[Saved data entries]
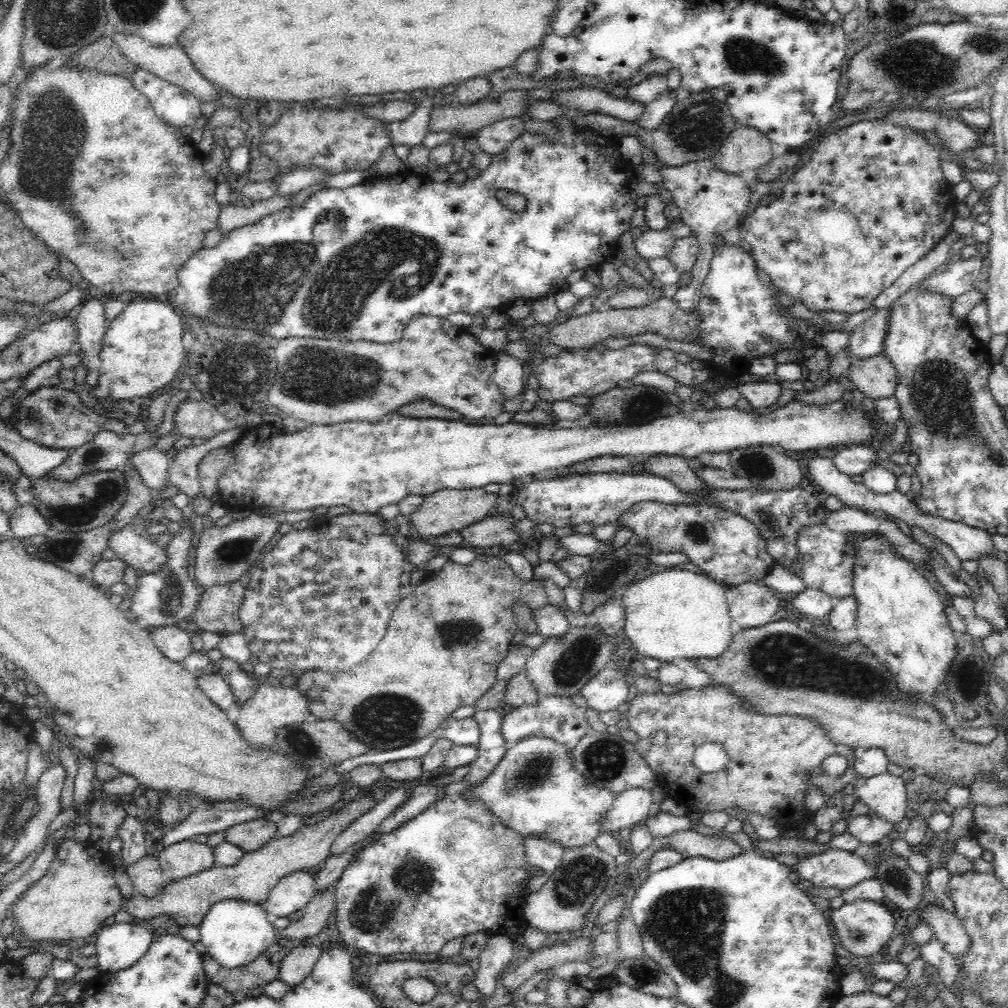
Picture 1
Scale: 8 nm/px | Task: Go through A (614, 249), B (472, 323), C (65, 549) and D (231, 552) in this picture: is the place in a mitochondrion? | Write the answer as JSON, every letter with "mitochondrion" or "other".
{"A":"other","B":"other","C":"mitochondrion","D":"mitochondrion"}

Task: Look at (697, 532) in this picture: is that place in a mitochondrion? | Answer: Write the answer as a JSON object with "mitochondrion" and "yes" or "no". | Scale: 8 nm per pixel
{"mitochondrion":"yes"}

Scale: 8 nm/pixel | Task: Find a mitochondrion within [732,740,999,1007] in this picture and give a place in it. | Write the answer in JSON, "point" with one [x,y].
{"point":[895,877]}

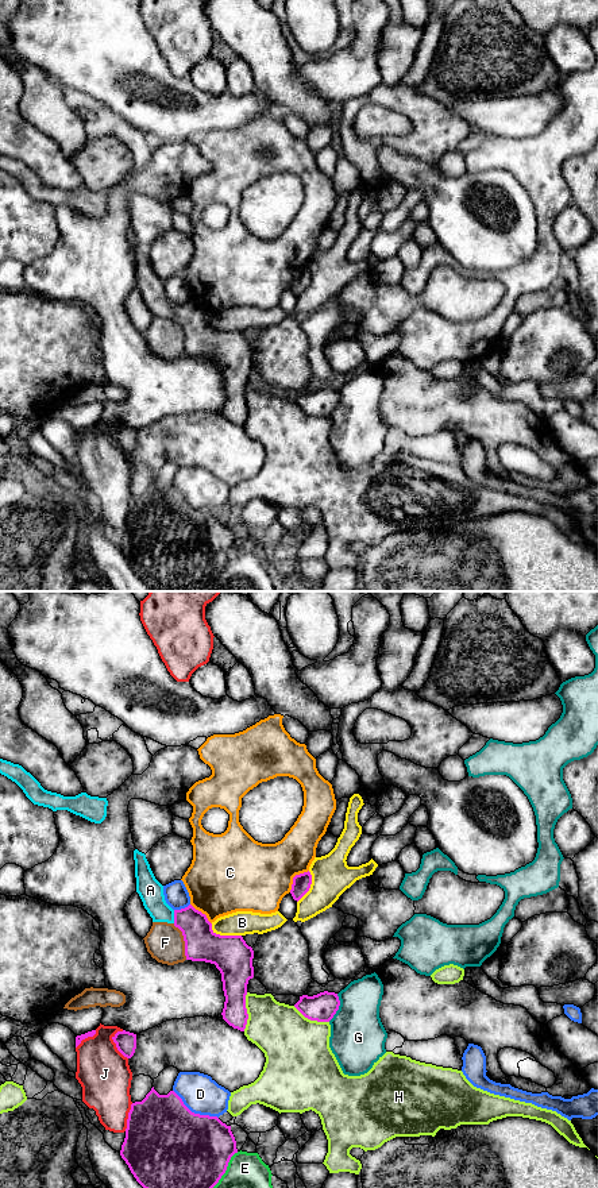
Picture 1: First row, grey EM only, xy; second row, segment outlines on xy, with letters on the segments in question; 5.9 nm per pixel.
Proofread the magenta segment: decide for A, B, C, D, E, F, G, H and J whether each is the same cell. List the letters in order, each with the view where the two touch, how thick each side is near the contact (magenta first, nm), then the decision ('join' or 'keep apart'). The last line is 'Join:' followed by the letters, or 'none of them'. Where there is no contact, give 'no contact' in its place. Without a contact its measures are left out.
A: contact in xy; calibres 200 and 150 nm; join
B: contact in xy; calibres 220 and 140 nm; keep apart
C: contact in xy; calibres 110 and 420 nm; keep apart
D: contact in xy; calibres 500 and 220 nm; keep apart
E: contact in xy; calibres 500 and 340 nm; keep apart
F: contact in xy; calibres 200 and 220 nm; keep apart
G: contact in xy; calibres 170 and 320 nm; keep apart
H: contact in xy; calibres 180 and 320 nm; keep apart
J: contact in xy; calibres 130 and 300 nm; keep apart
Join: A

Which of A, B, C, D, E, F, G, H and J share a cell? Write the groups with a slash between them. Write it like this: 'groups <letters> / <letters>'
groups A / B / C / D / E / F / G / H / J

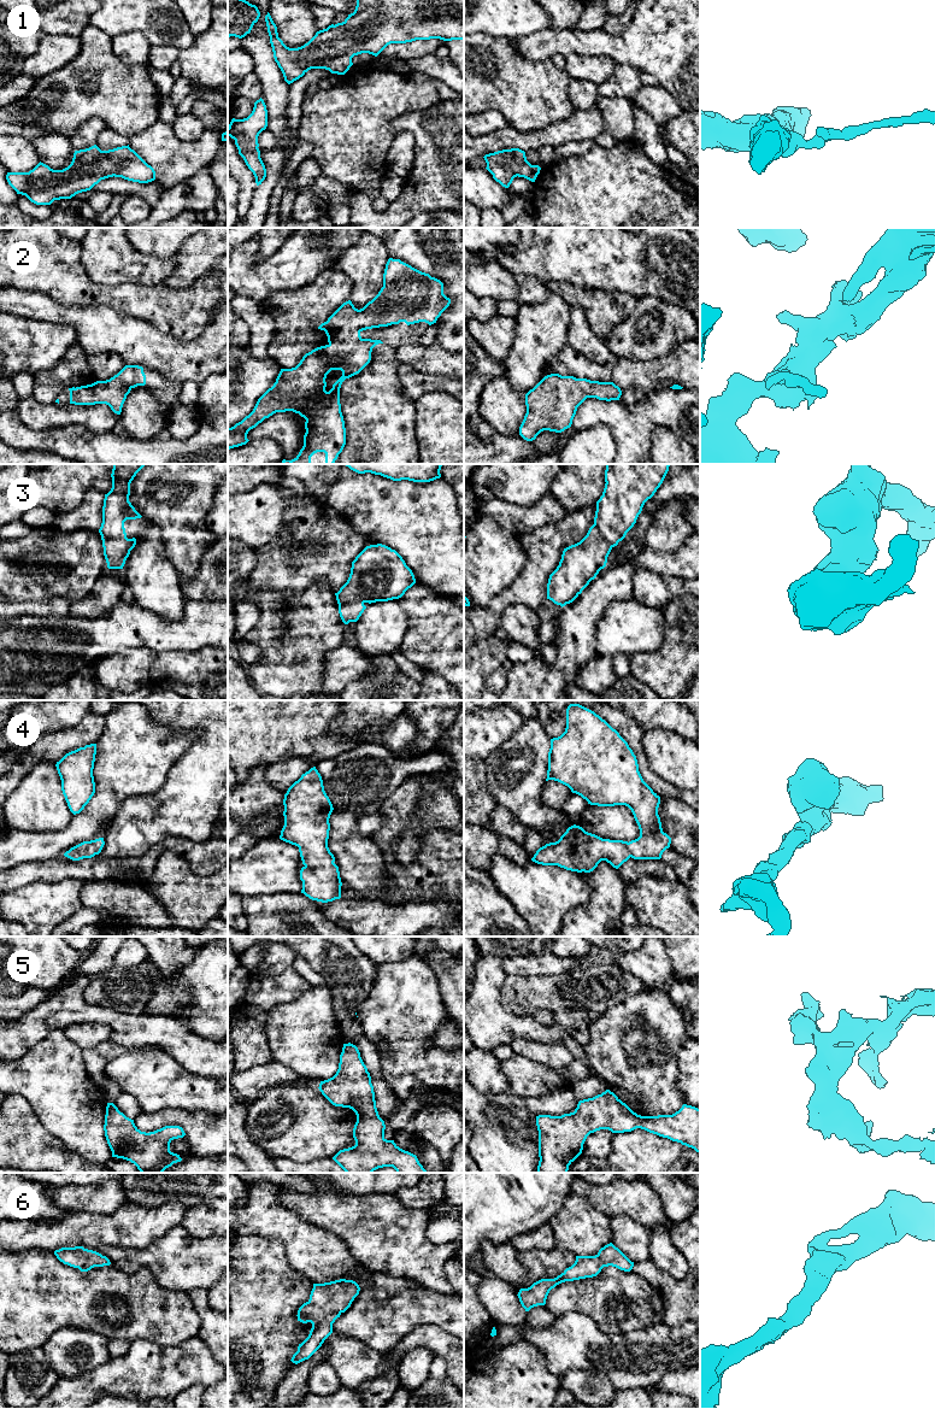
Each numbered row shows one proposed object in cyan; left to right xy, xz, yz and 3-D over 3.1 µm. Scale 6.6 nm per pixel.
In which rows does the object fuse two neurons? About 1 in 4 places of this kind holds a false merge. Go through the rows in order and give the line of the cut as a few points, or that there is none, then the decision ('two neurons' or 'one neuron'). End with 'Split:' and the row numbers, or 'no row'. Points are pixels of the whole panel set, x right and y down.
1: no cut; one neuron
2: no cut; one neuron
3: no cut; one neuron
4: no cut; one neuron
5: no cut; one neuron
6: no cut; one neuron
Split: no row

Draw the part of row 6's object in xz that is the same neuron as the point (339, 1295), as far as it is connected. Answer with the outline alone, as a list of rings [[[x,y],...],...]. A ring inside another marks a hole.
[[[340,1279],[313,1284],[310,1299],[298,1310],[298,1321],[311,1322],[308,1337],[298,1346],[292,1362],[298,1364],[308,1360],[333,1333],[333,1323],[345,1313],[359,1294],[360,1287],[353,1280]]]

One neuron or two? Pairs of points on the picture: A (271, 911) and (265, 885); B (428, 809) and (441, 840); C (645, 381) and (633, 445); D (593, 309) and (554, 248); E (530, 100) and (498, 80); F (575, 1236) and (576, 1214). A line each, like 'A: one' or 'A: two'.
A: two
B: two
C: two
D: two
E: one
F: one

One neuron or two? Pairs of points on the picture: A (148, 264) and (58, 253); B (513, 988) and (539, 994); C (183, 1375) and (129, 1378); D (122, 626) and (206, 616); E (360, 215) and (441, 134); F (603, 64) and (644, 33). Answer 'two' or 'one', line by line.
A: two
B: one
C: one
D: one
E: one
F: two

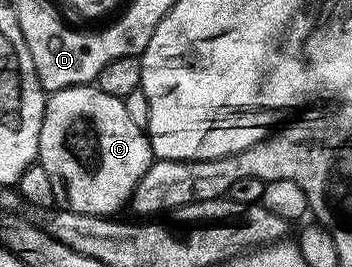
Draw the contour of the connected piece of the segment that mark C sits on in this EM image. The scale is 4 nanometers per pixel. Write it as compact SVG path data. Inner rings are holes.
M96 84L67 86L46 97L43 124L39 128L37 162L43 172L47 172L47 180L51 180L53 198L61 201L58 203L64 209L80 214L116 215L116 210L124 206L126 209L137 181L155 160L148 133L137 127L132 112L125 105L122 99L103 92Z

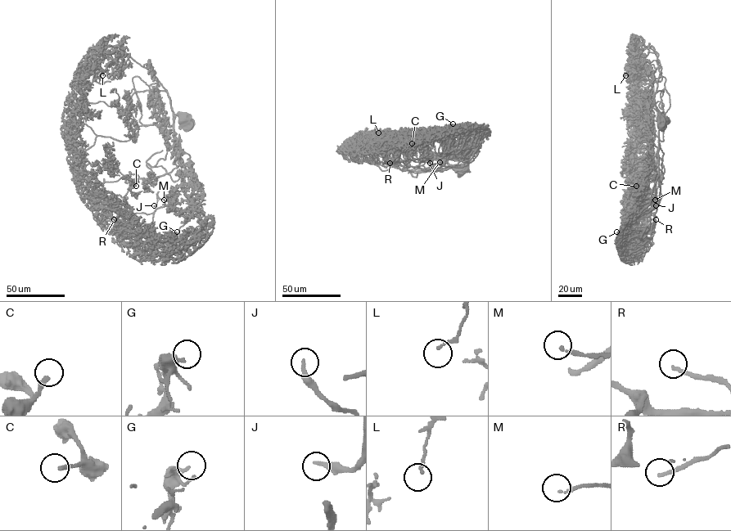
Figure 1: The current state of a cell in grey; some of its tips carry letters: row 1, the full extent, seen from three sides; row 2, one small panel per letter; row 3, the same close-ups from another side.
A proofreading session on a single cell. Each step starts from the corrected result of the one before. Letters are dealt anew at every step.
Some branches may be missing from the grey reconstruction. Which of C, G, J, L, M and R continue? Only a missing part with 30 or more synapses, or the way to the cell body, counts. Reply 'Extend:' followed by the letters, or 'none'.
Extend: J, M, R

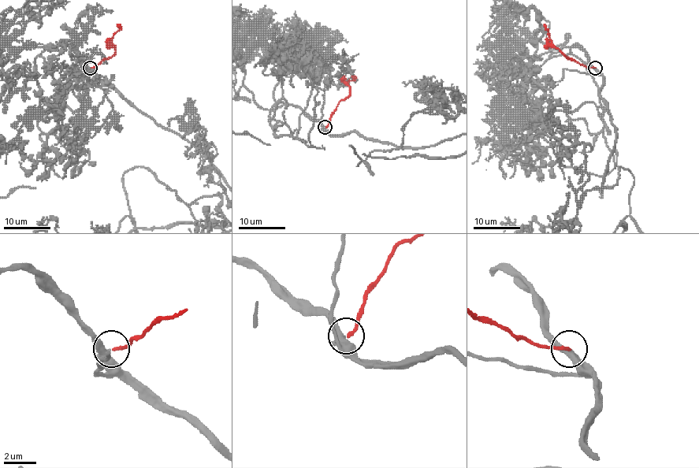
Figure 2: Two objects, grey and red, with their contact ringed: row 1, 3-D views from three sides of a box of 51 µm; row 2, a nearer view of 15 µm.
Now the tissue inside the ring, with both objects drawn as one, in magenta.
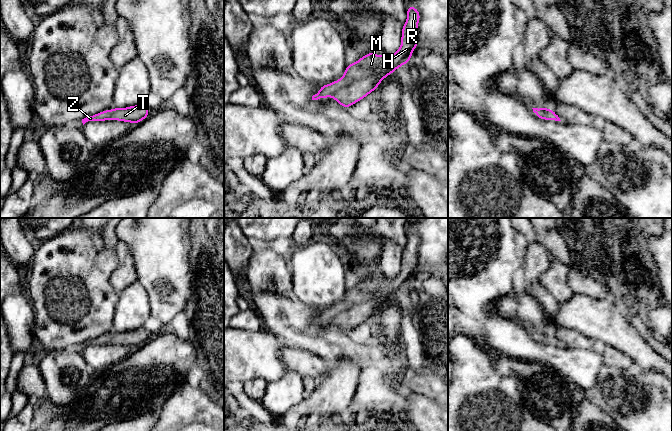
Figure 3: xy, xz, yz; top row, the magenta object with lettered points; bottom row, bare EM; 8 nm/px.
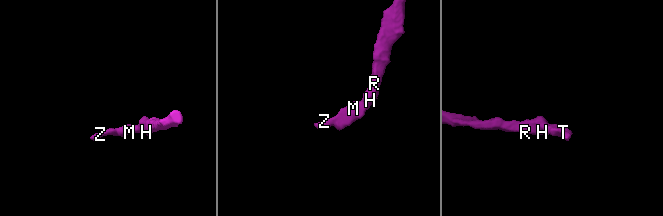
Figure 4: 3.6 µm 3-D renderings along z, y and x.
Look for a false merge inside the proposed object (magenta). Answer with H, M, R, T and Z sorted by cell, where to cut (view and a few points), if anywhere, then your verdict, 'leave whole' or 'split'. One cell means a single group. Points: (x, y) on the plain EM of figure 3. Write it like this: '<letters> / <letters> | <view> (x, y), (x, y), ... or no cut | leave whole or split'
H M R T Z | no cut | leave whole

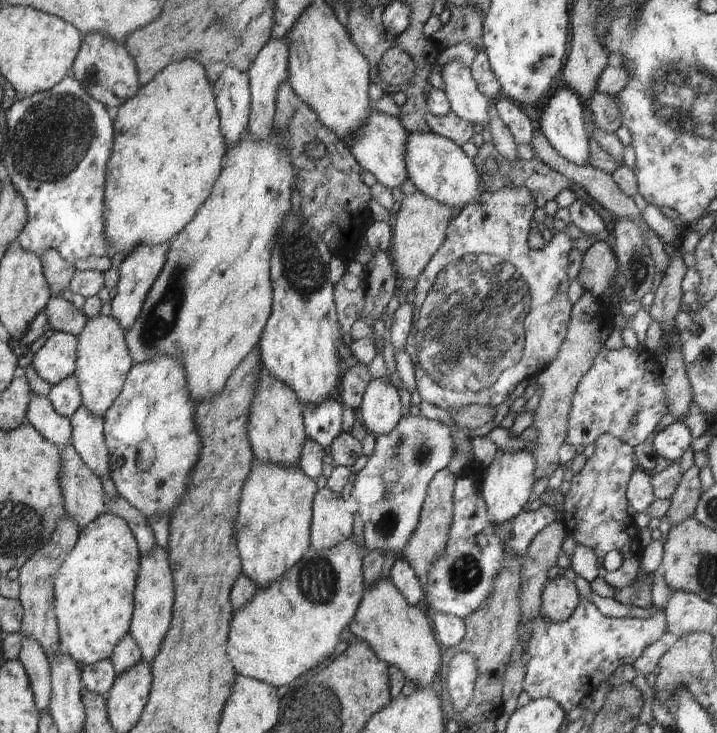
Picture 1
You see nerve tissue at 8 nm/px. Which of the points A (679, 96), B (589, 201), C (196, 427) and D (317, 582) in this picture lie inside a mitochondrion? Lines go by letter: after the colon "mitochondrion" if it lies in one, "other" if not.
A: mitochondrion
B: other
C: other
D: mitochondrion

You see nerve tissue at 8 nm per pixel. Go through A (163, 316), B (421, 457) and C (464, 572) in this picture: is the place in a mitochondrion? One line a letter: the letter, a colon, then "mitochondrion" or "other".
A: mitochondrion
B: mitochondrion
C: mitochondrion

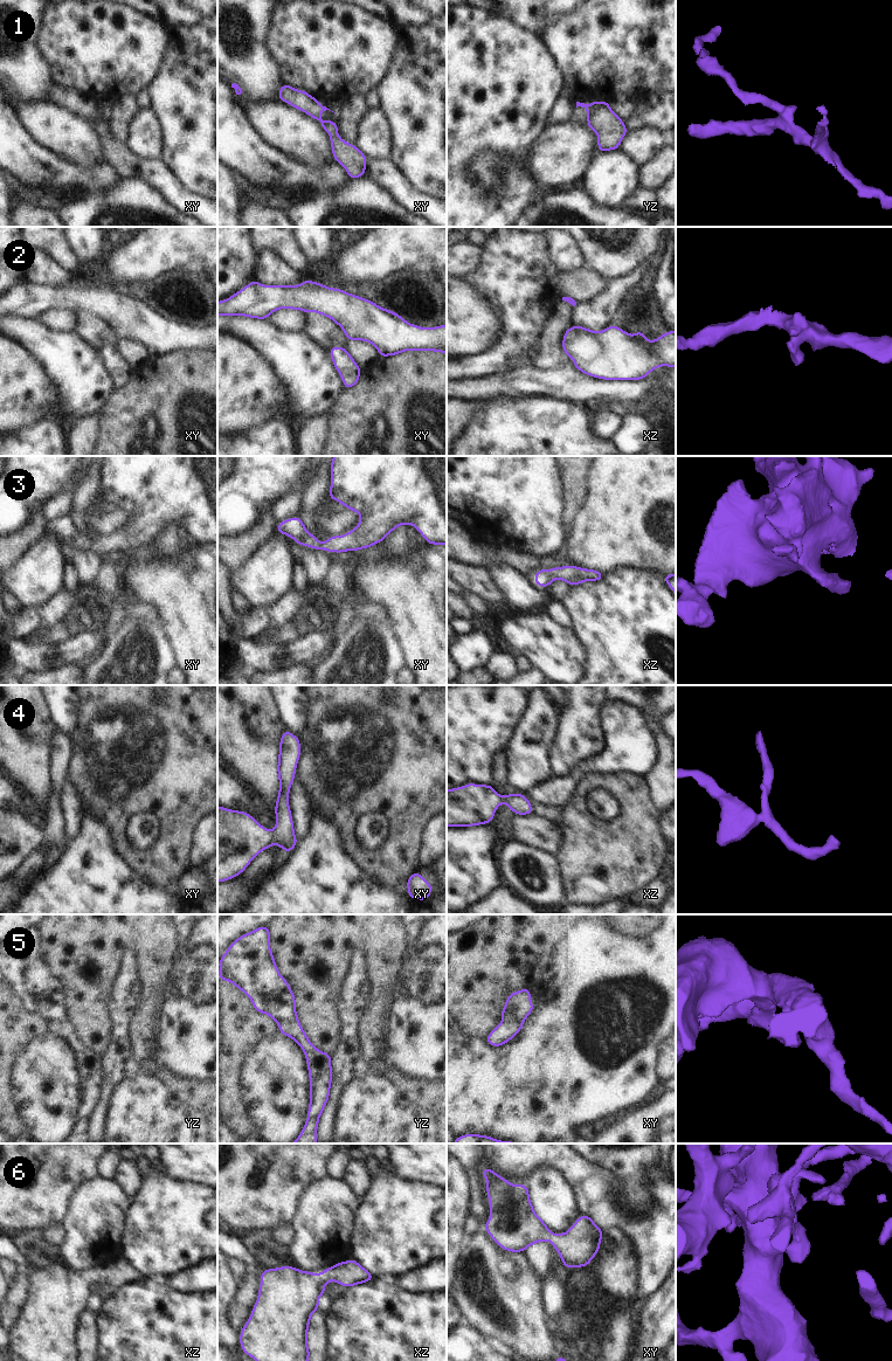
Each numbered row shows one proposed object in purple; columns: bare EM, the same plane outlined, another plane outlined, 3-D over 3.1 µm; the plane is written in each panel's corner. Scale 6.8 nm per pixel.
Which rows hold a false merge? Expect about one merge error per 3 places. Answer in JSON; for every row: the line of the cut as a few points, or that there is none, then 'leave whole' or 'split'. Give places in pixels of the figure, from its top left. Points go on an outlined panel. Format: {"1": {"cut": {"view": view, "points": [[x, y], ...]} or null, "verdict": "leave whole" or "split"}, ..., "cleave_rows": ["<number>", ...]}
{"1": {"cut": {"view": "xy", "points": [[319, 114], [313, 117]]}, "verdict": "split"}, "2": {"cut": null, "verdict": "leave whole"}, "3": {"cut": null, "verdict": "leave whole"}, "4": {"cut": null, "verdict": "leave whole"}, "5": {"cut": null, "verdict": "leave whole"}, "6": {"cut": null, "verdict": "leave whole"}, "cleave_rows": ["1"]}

■ **TASK ITEM**
Give again the stretch of the entries above that begins at the line with "Now the tissue" and ends at the line with "Figure 4: 3.6", word for word, with no pictures.

■ **WORKED SOLUTION**
Now the tissue inside the ring, with both objects drawn as one, in magenta.
Figure 3: xy, xz, yz; top row, the magenta object with lettered points; bottom row, bare EM; 8 nm/px.
Figure 4: 3.6 µm 3-D renderings along z, y and x.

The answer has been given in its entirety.